---- Given records
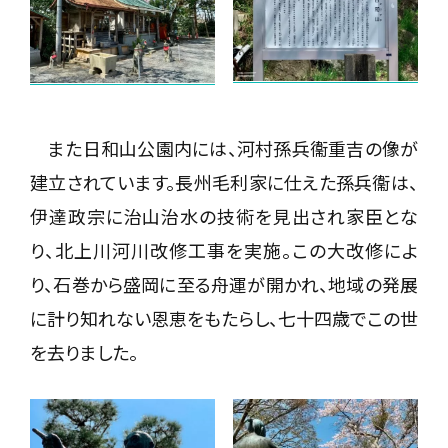
また日和山公園内には、河村孫兵衞重吉の像が
建立されています。長州毛利家に仕えた孫兵衞は、
伊達政宗に治山治水の技術を見出され家臣とな
り、北上川河川改修工事を実施。この大改修によ
り、石巻から盛岡に至る舟運が開かれ、地域の発展
に計り知れない恩恵をもたらし、七十四歳でこの世
を去りました。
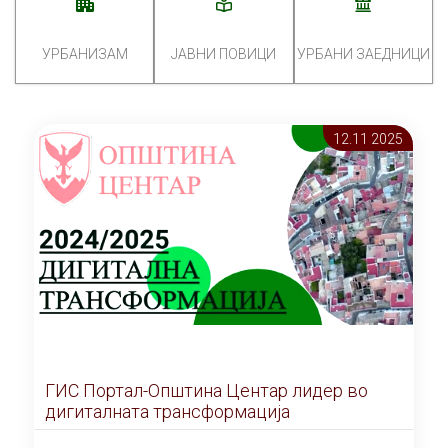
УРБАНИЗАМ
ЈАВНИ ПОВИЦИ
УРБАНИ ЗАЕДНИЦИ
12.11 2025
ГИС Портал-Општина Центар лидер во
дигиталната трансформација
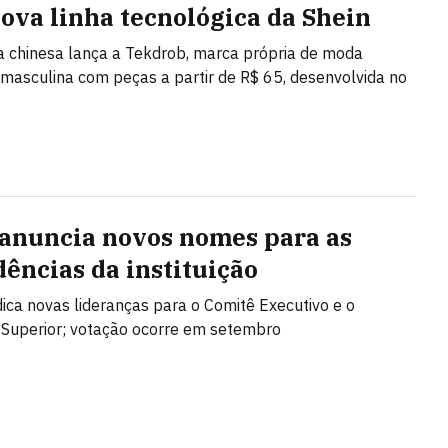
ova linha tecnológica da Shein
ta chinesa lança a Tekdrob, marca própria de moda
 masculina com peças a partir de R$ 65, desenvolvida no
anuncia novos nomes para as
dências da instituição
ica novas lideranças para o Comitê Executivo e o
Superior; votação ocorre em setembro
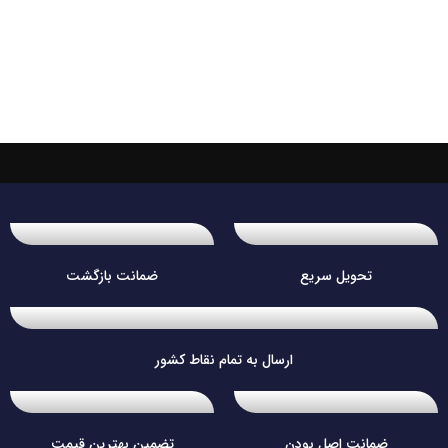
تحویل سریع
ضمانت بازگشت
ارسال به تمام نقاط کشور
ضمانت اصل بودن
تضمین بهترین قیمت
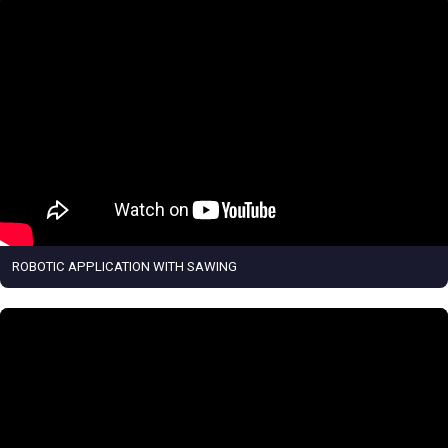
ROBOTIC APPLICATION WITH SAWING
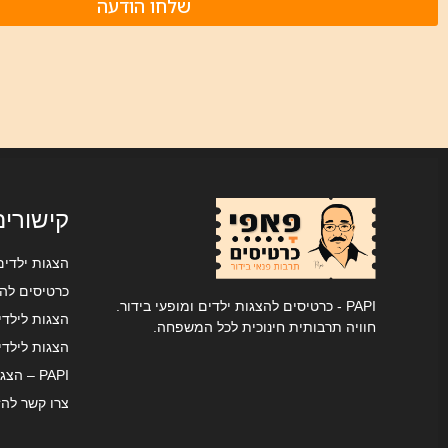
שלחו הודעה
קישורים
הצגות ילדי
כרטיסים להצ
PAPI - כרטיסים להצגות ילדים ומופעי בידור.
הצגות לילדי
חוויה תרבותית חינוכית לכל המשפחה.
הצגות לילדי
PAPI – הצגות לילדים
צרו קשר לה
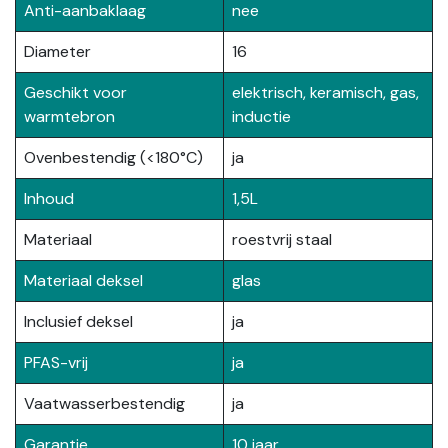
Anti-aanbaklaag
nee
Diameter
16
Geschikt voor
elektrisch, keramisch, gas,
warmtebron
inductie
Ovenbestendig (<180°C)
ja
Inhoud
1,5L
Materiaal
roestvrij staal
Materiaal deksel
glas
Inclusief deksel
ja
PFAS-vrij
ja
Vaatwasserbestendig
ja
Garantie
10 jaar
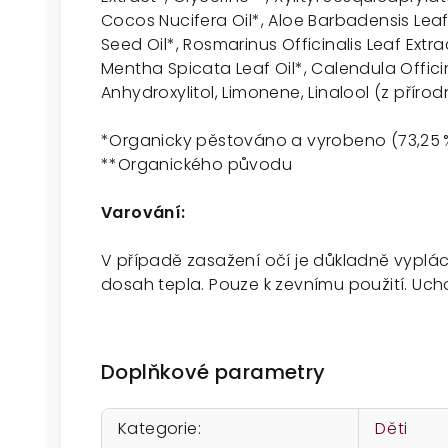
Cocos Nucifera Oil*, Aloe Barbadensis Lea
Seed Oil*, Rosmarinus Officinalis Leaf Extrac
Mentha Spicata Leaf Oil*, Calendula Officin
Anhydroxylitol, Limonene, Linalool (z přírod
*Organicky pěstováno a vyrobeno (73,25 
**Organického původu
Varování:
V případě zasažení očí je důkladně vypl
dosah tepla. Pouze k zevnímu použití. Uc
Doplňkové parametry
Kategorie
:
Děti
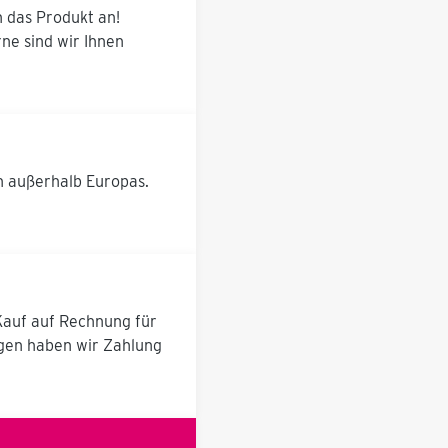
Hubeinheit mittels
n das Produkt an!
Handkurbel in den
ne sind wir Ihnen
jeweiligen
Massenschwerpunkt
gebracht werden und
somit kraftarm, schnell-
und einfach in die
jeweilige Lage gedreht
werden kann. Das
System bietet eine
h außerhalb Europas.
Arretierung in 15°
Schritten mit
patentiertem
Federriegel. Ist der
Masseschwerpunkt
vom Werkstück
definiert, wird an Hand
einer mitgelieferten
 Kauf auf Rechnung für
Einstelltabelle die
ugen haben wir Zahlung
Arbeitshöhe des
Auflagetisches ermittelt
und entlang eines
Meßlineales über nur
eine einzige
Spindelhubachse das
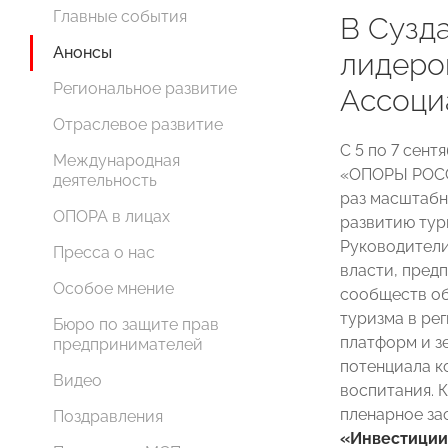
Главные события
В Сузд
Анонсы
лидер
Региональное развитие
Ассоци
Отраслевое развитие
С 5 по 7 сент
Международная
«ОПОРЫ РОСС
деятельность
раз масштабн
ОПОРА в лицах
развитию тур
Руководители
Пресса о нас
власти, пред
Особое мнение
сообществ об
туризма в ре
Бюро по защите прав
платформ и з
предпринимателей
потенциала к
Видео
воспитания. 
пленарное за
Поздравления
«Инвестиции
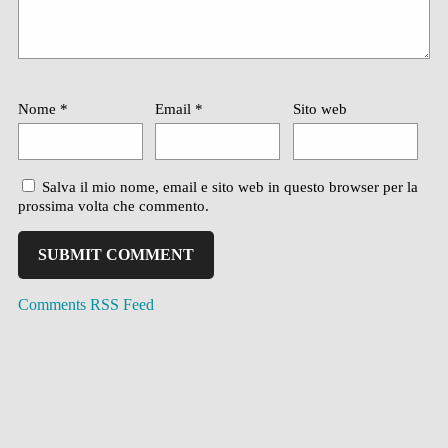
Nome
*
Email
*
Sito web
Salva il mio nome, email e sito web in questo browser per la
prossima volta che commento.
Comments RSS Feed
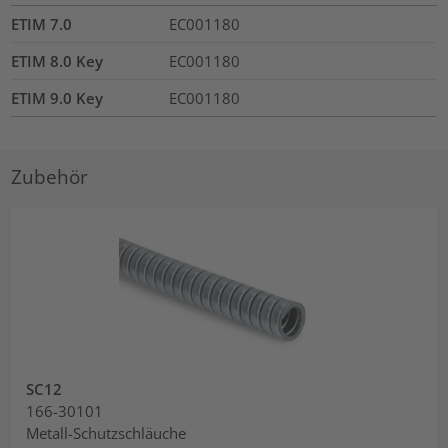
ETIM 7.0
EC001180
ETIM 8.0 Key
EC001180
ETIM 9.0 Key
EC001180
Zubehör
SC12
166-30101
Metall-Schutzschläuche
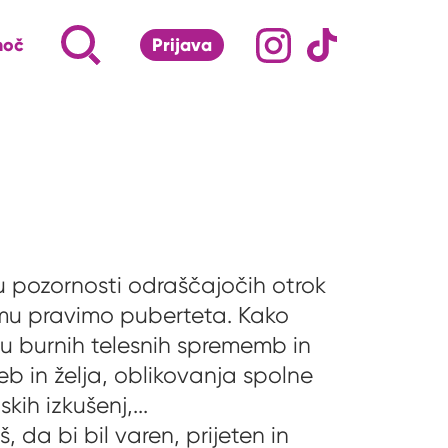
Družabna omrežj
Na naš Instagram pro
Na naš Tiktok 
Napiši, kaj te zanima ...
Iskalnik za iskanje po strani
moč
Prijava
S klikom na lupo odpri iskalnik
ču pozornosti odraščajočih otrok
i mu pravimo puberteta. Kako
u burnih telesnih sprememb in
eb in želja, oblikovanja spolne
kih izkušenj,...
, da bi bil varen, prijeten in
--------
To-do item – Retype the records verbatim, excluding each image they hold.

Completed exercise –
また日和山公園内には、河村孫兵衞重吉の像が
建立されています。長州毛利家に仕えた孫兵衞は、
伊達政宗に治山治水の技術を見出され家臣とな
り、北上川河川改修工事を実施。この大改修によ
り、石巻から盛岡に至る舟運が開かれ、地域の発展
に計り知れない恩恵をもたらし、七十四歳でこの世
を去りました。
УРБАНИЗАМ
ЈАВНИ ПОВИЦИ
УРБАНИ ЗАЕДНИЦИ
12.11 2025
ГИС Портал-Општина Центар лидер во
дигиталната трансформација
ova linha tecnológica da Shein
ta chinesa lança a Tekdrob, marca própria de moda
 masculina com peças a partir de R$ 65, desenvolvida no
anuncia novos nomes para as
dências da instituição
ica novas lideranças para o Comitê Executivo e o
Superior; votação ocorre em setembro
تحویل سریع
ضمانت بازگشت
ارسال به تمام نقاط کشور
ضمانت اصل بودن
تضمین بهترین قیمت
ROBOTIC APPLICATION WITH SAWING
שלחו הודעה
קישורים
הצגות ילדי
כרטיסים להצ
PAPI - כרטיסים להצגות ילדים ומופעי בידור.
הצגות לילדי
חוויה תרבותית חינוכית לכל המשפחה.
הצגות לילדי
PAPI – הצגות לילדים
צרו קשר לה
Anti-aanbaklaag
nee
Diameter
16
Geschikt voor
elektrisch, keramisch, gas,
warmtebron
inductie
Ovenbestendig (<180°C)
ja
Inhoud
1,5L
Materiaal
roestvrij staal
Materiaal deksel
glas
Inclusief deksel
ja
PFAS-vrij
ja
Vaatwasserbestendig
ja
Garantie
10 jaar
Cocos Nucifera Oil*, Aloe Barbadensis Lea
Seed Oil*, Rosmarinus Officinalis Leaf Extrac
Mentha Spicata Leaf Oil*, Calendula Officin
Anhydroxylitol, Limonene, Linalool (z přírod
*Organicky pěstováno a vyrobeno (73,25 
**Organického původu
Varování:
V případě zasažení očí je důkladně vypl
dosah tepla. Pouze k zevnímu použití. Uc
Doplňkové parametry
Kategorie
:
Děti
Hubeinheit mittels
n das Produkt an!
Handkurbel in den
ne sind wir Ihnen
jeweiligen
Massenschwerpunkt
gebracht werden und
somit kraftarm, schnell-
und einfach in die
jeweilige Lage gedreht
werden kann. Das
System bietet eine
h außerhalb Europas.
Arretierung in 15°
Schritten mit
patentiertem
Federriegel. Ist der
Masseschwerpunkt
vom Werkstück
definiert, wird an Hand
einer mitgelieferten
 Kauf auf Rechnung für
Einstelltabelle die
ugen haben wir Zahlung
Arbeitshöhe des
Auflagetisches ermittelt
und entlang eines
Meßlineales über nur
eine einzige
Spindelhubachse das
Главные события
В Сузд
Анонсы
лидер
Региональное развитие
Ассоци
Отраслевое развитие
С 5 по 7 сент
Международная
«ОПОРЫ РОСС
деятельность
раз масштабн
ОПОРА в лицах
развитию тур
Руководители
Пресса о нас
власти, пред
Особое мнение
сообществ об
туризма в ре
Бюро по защите прав
платформ и з
предпринимателей
потенциала к
Видео
воспитания. 
пленарное за
Поздравления
«Инвестиции
Nome
*
Email
*
Sito web
Salva il mio nome, email e sito web in questo browser per la
prossima volta che commento.
Comments RSS Feed
ETIM 7.0
EC001180
ETIM 8.0 Key
EC001180
ETIM 9.0 Key
EC001180
Zubehör
SC12
166-30101
Metall-Schutzschläuche
Družabna omrežj
Na naš Instagram pro
Na naš Tiktok 
Napiši, kaj te zanima ...
Iskalnik za iskanje po strani
moč
Prijava
S klikom na lupo odpri iskalnik
ču pozornosti odraščajočih otrok
i mu pravimo puberteta. Kako
u burnih telesnih sprememb in
eb in želja, oblikovanja spolne
kih izkušenj,...
, da bi bil varen, prijeten in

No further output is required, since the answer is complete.